Nach Ansicht der KommAustria vermittelten Aussagen und Handlungen der Protagonisten in der Folge einem durchschnittlichen Publikum, dass "Frauen grundsätzlich jederzeit, auch gegen Widerstand, sexuell gefügig zu sein haben, ihre Einwilligung in sexuelle Handlungen ohnehin nicht erforderlich sei und die sexuellen Handlungen sogar mit Gewalt erzwungen werden könnten". Die Herbeiführung sexueller Handlungen gegen den Widerstand der Frauen werde in Szenen der Sendung unverhohlen dargestellt und schaffe damit "einen Anreiz zu Gewalt". Nicht entscheidend sei laut der Behörde, dass es laut einer Stellungnahme von ATV "hinter den Kulissen" bei den Dreharbeiten nicht wirklich zu den angedeuteten Handlungen gekommen sei oder die betroffenen Frauen die verbalen Entgleisungen der Männer nicht hätten verstehen können. Es komme allein auf die Ausstrahlung und dementsprechende Wirkung der Sendung auf das Publikum an.
Mit der Bereitstellung der Sendung auf Abruf verstieß ATV auch gegen Jugendschutzbestimmungen des AMD-G. "Die drastischen Aussagen und Verhaltensweisen der Protagonisten und das in der Sendung insgesamt transportierte, entwürdigende Frauenbild, welches Frauen zu bloßen Sexualobjekten degradiert, sowie die Darstellung des wiederholten und exzessiven Alkoholkonsums können nach Ansicht der KommAustria jedenfalls eine Desorientierung und mögliche Beeinträchtigung der Entwicklung Minderjähriger bewirken", heißt es. Die Folge war im Bereitstellungszeitraum ohne Einschränkungen abrufbar.
Veröffentlichung der Entscheidung aufgetragen
ATV muss die Entscheidung binnen sechs Wochen in einem mindestens eine Minute und 30 Sekunden langen Video veröffentlichen und mindestens zwei Wochen lang abrufbar halten. Zuvor kann ATV aber noch Beschwerde beim Bundesverwaltungsgericht gegen den Bescheid einlegen. Auf eine APA-Anfrage reagierte der Sender nicht, betonte aber einst in einer Stellungnahme, dass man Kritik ernst nehme. Man entschuldigte sich dafür, mit "einer Reihe zu Recht kritisierter Szenen die Grenzen des ethisch Vertretbaren überschritten zu haben". Unterhaltung dürfe keinesfalls menschenverachtendes und frauenfeindliches Verhalten fördern, weshalb eine zusätzliche redaktionelle Qualitätskontrolle für Unterhaltungsformate eingerichtet werde. Für "Das Geschäft mit der Liebe" wurde keine weitere Staffel in Auftrag gegeben. Ein Relaunch wurde im September aber nicht ausgeschlossen.

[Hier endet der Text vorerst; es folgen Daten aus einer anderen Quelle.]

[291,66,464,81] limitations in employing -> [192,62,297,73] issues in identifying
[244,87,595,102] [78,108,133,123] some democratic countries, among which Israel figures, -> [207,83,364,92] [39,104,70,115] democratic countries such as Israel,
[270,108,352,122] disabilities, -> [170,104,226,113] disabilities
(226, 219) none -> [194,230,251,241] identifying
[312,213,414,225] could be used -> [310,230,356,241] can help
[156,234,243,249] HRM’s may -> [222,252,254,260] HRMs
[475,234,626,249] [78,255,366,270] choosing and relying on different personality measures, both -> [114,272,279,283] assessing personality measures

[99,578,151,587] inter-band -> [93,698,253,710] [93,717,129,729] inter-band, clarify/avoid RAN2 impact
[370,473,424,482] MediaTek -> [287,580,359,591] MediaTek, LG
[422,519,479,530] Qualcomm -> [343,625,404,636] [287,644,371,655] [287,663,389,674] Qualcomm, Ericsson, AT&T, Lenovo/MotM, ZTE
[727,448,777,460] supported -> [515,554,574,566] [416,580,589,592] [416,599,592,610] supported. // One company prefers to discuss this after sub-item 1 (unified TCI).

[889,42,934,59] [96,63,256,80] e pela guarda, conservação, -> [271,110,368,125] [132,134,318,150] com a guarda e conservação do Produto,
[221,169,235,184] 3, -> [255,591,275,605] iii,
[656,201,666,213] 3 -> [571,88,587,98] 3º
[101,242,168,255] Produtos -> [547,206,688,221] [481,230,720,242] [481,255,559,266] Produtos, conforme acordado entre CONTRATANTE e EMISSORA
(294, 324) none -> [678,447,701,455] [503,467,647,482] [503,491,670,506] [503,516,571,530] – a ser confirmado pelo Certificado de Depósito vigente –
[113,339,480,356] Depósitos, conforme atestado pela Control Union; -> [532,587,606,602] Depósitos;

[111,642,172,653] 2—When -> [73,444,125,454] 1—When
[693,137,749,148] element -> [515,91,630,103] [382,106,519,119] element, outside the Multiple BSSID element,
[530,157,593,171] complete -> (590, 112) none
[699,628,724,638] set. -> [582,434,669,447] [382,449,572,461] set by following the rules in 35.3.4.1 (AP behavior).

(S E R V I C E - Entscheidung der KommAustria unter https://www.rtr.at/Geschaeft_mit_der_Liebe abrufbar.)
Zusammenfassung
- Die ATV-Sendung "Das Geschäft mit der Liebe" (11. Staffel, Folge 5) verstieß laut KommAustria schwerwiegend gegen das Audiovisuelle Mediendienste-Gesetz, indem Frauen massiv zu Objekten degradiert und deren Menschenwürde verletzt wurden.
- Die beanstandete Folge war vom 19. bis 23. März online abrufbar und zeigte unter anderem, wie ein Protagonist eine offenbar alkoholisierte Frau trotz Gegenwehr zu sexuellen Handlungen drängte, was auch gegen Jugendschutzbestimmungen verstößt.
- ATV muss die Entscheidung der KommAustria innerhalb von sechs Wochen in einem mindestens 1:30 Minuten langen Video veröffentlichen und zwei Wochen lang online halten; zudem wurde angekündigt, keine weitere Staffel der Sendung zu produzieren.